- **Goal**
Can you copy every line of text in the records below word for word, leaving out the pictures?

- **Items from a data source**
------------
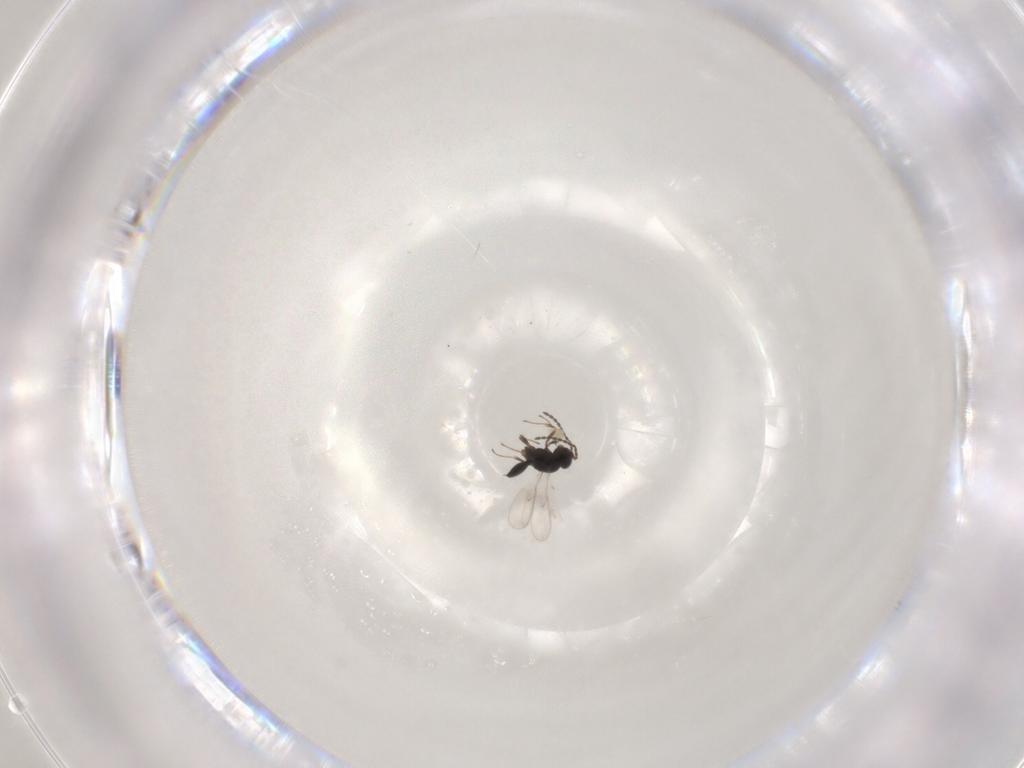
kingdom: Animalia
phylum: Arthropoda
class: Insecta
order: Hymenoptera
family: Scelionidae
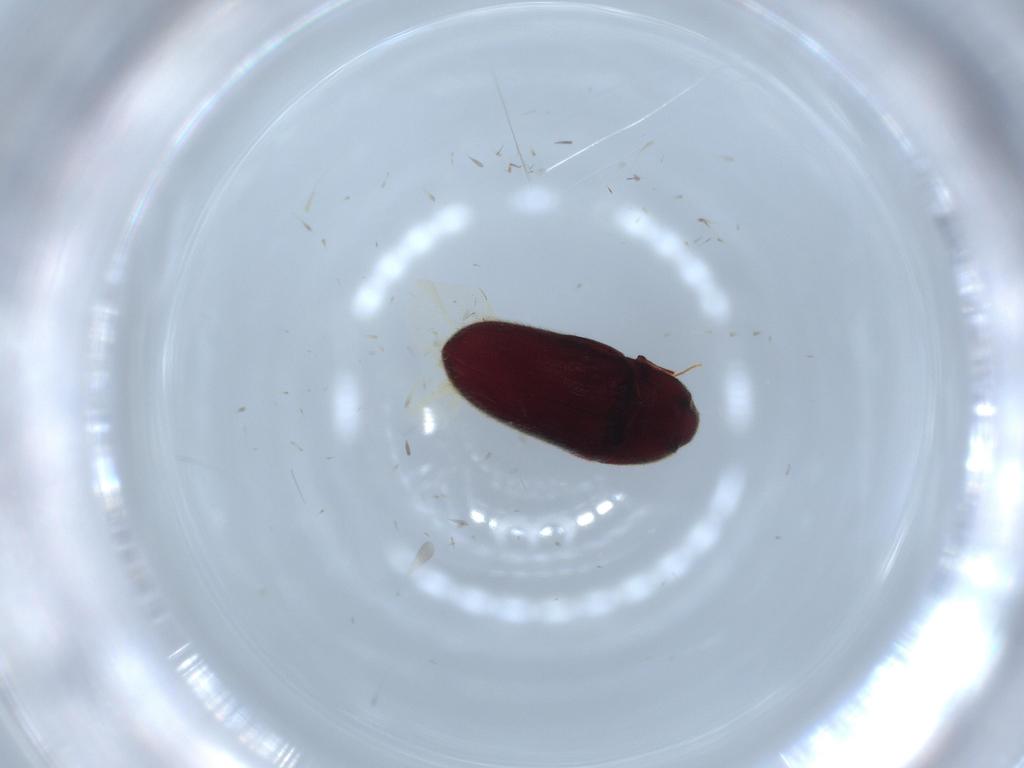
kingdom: Animalia
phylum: Arthropoda
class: Insecta
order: Coleoptera
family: Throscidae
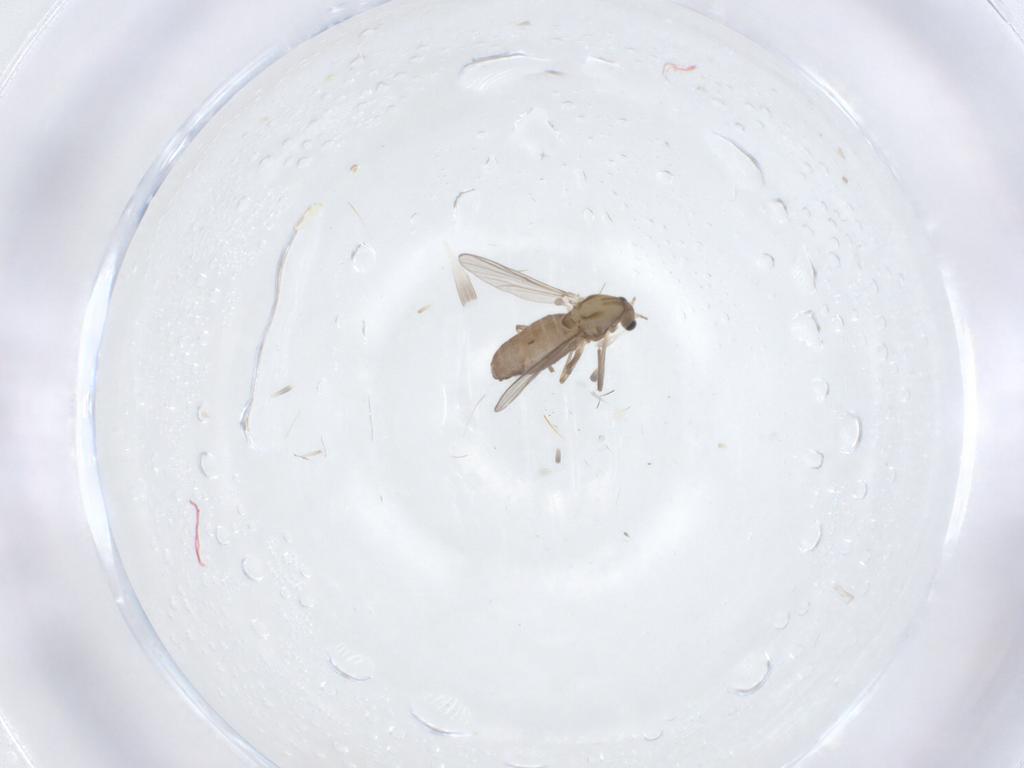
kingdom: Animalia
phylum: Arthropoda
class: Insecta
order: Diptera
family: Chironomidae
------------
- **Task solution**
kingdom: Animalia
phylum: Arthropoda
class: Insecta
order: Hymenoptera
family: Scelionidae
kingdom: Animalia
phylum: Arthropoda
class: Insecta
order: Coleoptera
family: Throscidae
kingdom: Animalia
phylum: Arthropoda
class: Insecta
order: Diptera
family: Chironomidae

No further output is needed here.